Avec le retour de la gauche au pouvoir en 1997 et la crise scolaire dans le département de Seine-Saint-Denis, qui a été fortement médiatisée sous le ministère de Claude Allègre, les ZEP reviennent sur le devant de la scène et sur l’agenda des décideurs. Le rapport de Catherine Moisan [3] constitue une première tentative d’évaluation des effets concrets de la politique à cette époque. Désormais, la question des résultats réels et du rapport « coût/bénéfice » devient centrale. L’efficacité des ZEP est plus particulièrement critiquée, notamment par une étude publiée par l’INSEE en 2003 [4].

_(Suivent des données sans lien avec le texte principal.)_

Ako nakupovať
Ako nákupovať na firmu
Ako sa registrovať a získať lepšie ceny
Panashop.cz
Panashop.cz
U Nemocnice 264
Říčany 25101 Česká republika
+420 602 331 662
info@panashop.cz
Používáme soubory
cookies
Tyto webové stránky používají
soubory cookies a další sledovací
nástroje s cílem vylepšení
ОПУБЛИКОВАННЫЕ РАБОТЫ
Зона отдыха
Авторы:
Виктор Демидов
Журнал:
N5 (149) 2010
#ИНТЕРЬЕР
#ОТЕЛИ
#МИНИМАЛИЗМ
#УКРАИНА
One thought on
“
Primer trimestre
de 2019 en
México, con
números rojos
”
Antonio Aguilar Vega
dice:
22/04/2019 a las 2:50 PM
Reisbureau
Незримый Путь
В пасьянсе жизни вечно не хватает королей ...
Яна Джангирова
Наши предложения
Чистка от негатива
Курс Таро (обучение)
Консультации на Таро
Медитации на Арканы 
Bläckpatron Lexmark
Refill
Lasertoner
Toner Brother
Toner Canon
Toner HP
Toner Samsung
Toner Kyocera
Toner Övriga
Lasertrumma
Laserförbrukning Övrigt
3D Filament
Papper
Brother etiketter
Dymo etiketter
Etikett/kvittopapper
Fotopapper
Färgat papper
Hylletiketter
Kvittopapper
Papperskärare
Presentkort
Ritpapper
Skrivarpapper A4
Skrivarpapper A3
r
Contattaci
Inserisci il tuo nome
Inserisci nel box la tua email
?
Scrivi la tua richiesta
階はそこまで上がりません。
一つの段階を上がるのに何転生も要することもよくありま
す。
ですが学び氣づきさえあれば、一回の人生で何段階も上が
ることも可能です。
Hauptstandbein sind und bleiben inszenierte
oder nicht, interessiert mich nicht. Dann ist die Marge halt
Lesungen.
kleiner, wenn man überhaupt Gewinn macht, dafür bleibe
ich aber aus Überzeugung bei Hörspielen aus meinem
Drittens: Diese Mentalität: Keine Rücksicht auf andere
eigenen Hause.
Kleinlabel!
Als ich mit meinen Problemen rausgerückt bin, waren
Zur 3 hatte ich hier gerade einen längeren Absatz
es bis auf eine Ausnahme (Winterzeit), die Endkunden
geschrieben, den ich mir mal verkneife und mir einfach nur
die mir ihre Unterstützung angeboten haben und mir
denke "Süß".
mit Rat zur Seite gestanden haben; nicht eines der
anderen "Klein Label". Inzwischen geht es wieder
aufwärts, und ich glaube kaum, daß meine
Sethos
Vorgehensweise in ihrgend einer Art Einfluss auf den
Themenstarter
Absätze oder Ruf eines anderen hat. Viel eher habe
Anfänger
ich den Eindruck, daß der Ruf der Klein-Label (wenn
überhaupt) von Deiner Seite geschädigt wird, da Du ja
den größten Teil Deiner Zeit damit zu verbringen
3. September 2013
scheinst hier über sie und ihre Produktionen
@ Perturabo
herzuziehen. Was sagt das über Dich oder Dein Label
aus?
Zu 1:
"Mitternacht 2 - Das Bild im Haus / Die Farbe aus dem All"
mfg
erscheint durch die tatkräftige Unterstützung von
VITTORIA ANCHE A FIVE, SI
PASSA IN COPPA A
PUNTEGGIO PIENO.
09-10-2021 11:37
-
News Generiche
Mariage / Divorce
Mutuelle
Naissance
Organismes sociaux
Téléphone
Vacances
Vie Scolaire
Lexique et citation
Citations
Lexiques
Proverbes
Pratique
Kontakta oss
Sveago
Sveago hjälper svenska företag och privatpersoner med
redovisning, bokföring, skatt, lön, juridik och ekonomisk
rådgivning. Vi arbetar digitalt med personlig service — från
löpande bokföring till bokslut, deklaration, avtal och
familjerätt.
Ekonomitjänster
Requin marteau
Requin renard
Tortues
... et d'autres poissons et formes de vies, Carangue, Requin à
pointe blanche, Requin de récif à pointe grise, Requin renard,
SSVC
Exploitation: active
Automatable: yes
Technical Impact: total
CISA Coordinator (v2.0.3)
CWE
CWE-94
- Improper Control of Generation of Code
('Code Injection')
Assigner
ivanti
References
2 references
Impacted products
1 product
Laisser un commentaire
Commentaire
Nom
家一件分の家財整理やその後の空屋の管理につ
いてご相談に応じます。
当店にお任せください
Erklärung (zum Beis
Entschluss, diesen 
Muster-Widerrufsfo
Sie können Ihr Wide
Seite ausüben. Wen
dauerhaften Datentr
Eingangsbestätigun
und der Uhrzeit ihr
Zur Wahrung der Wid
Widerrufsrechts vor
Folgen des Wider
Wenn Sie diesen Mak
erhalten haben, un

En conclusion, quel est le bilan d’une réforme aujourd’hui presque trentenaire ? Deux thèses s’affrontent. D’une part, certains soulignent que les financements et les dispositifs ont été empilés [5]. Les ZEP ont été mises en place et utilisées sans véritable évaluation. Pour les auteurs les plus critiques, la seule différence entre ces établissements et les autres se résume à « deux élèves de moins par classe », un des seuls résultats concrets – et coûteux – de ces dispositifs. D’autres, en revanche, affirment que les politiques d’éducation prioritaires ont permis d’éviter une aggravation de l’échec scolaire et des tensions dans un secondaire en voie de massification rapide (notamment au niveau du collège). L’auteure, au terme d’une recherche inédite et multidisciplinaire, souligne le destin paradoxal des politiques éducatives prioritaires. À l’heure où l’on parle des ZEP comme d’un moyen d’extraire une « élite » des quartiers populaires, le rappel de cette histoire heurtée et ambiguë ne pourra que stimuler les analyses et les réflexions de chacun.